Isla San Francisco is a popular place and there were half a dozen boats already anchored there when we arrived. Then around sunset the Safari Voyager came into the bay. It's a small cruise ship with a capacity of 64 eco-tourists. We were thinking it was going to be mighty crowded on the beach tomorrow morning but the ship left at dawn and we thought we'd seen the last of them. So we got up early and went hiking, thinking we had the island pretty much to ourselves. But as we set off across the low isthmus that bisects the north and south parts of the island we spotted a line of tourists trekking across our path. The Voyager had simply gone around to the other side of the island, where there was less of a swell for the tourists as they came ashore in a pair of large inflatable boats.

Safari Voyager

Eco-tourists on the march. This is the view we were greeted with when we topped the first rise on the west side of the isthmus.
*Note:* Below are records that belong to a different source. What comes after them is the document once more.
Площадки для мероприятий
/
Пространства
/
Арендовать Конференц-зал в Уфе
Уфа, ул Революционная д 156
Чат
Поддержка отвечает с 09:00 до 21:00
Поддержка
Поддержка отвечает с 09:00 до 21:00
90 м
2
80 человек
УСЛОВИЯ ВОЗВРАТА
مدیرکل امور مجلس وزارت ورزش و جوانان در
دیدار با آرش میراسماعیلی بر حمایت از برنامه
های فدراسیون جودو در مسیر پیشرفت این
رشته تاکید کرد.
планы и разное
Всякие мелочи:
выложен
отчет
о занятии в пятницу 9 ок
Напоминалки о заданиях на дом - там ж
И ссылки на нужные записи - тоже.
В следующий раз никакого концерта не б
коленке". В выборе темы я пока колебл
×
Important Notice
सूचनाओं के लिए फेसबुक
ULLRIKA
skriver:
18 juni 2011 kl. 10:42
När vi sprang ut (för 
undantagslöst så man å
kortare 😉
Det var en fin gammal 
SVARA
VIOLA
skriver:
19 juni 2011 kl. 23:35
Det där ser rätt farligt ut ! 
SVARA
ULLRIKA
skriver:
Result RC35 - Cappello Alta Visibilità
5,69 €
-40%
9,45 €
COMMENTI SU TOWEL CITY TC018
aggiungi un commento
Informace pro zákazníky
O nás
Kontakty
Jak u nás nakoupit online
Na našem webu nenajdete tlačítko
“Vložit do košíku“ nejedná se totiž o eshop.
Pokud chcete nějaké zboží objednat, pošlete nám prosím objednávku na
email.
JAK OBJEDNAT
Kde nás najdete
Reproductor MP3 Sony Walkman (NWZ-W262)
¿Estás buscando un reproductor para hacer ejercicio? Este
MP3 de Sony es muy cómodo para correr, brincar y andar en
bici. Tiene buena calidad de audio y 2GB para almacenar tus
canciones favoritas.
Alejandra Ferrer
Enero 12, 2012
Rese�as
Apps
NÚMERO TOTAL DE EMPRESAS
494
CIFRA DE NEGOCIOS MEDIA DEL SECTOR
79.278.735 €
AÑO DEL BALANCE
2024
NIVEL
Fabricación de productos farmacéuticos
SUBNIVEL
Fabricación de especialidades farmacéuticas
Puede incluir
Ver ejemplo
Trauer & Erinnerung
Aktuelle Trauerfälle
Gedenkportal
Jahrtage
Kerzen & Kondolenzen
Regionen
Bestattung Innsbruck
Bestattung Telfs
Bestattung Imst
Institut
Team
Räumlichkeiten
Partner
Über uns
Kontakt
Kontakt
We spent a couple of days at Isla San Francisco then with a northwest breeze in the forecast we headed south to La Paz where we plan to stay for a couple of weeks. Once outside the bay, I was all set to hoist the mainsail when the wind suddenly turned around and blew out of the south against the prevailing northerly swell which made for a bumpy ride to La Paz. On the way we spotted "Venus", the mega yacht that was built for Steve Jobs anchored just outside the harbor.
Venus is 256' long and the interior styling was done by Philippe Starck, who also did the interior on our last boat, Honcho. Venus is reputed to have cost $100 million Euros.

As we approached the harbor entrance I radioed the harbor master at Marina Palmira that we were a few minutes out. She gave me our slip number and some other info and signed off. So we're coming down the narrow channel at the marina entrance with a fifteen knot tailwind and a dinghy in tow when we noticed a man on the jetty waving to us. Lisa is the sociable one among us so she waved back. Then he started waving harder and she said "I think he's trying to tell us something", but we couldn't make it out, so she went up to the bow to try and get a better understanding of what he was yelling and then suddenly noticed a 15" dredge pipe laying all the way across the channel. So she started waving and yelling at me to "Stop! Back 'er down! Your gonna hit a pipe!". So I slammed the engine into reverse and managed to keep from hitting the pipe, but with fifteen knots up the bum and a dinghy in tow, we were in danger of getting sideways in the channel, which would have been a bad thing since we had rocks on one side and big motor yachts on the other. But I managed to keep the boat lined up in the channel and they moved the dredger enough that we could squeeze by it with three or four feet of clearance on either side.

After we got the boat in the slip, we went up to the office to check in. While we were waiting another boat radioed that they were coming in. I could hear their entire conversation and the nice lady told the skipper what his slip number would be, gave directions on how to get there and signed off without ever mentioning the dredger blocking his way. I told her it would be a good idea to advise the unsuspecting sailor that the channel was blocked. She agreed and made a halfhearted attempted to hail him on the radio, but by then he was most likely in the midst of trying to keep his boat from slamming into the dredge pipe and he didn't answer. You never know when sailing in Mexico is going to become an adventure!

Anyway, we're enjoying la Paz and expect to be here for a couple of weeks. We plan to take in the sights, maybe catch a glimpse of the Mexico 1000 off-road race and tour the East Cape.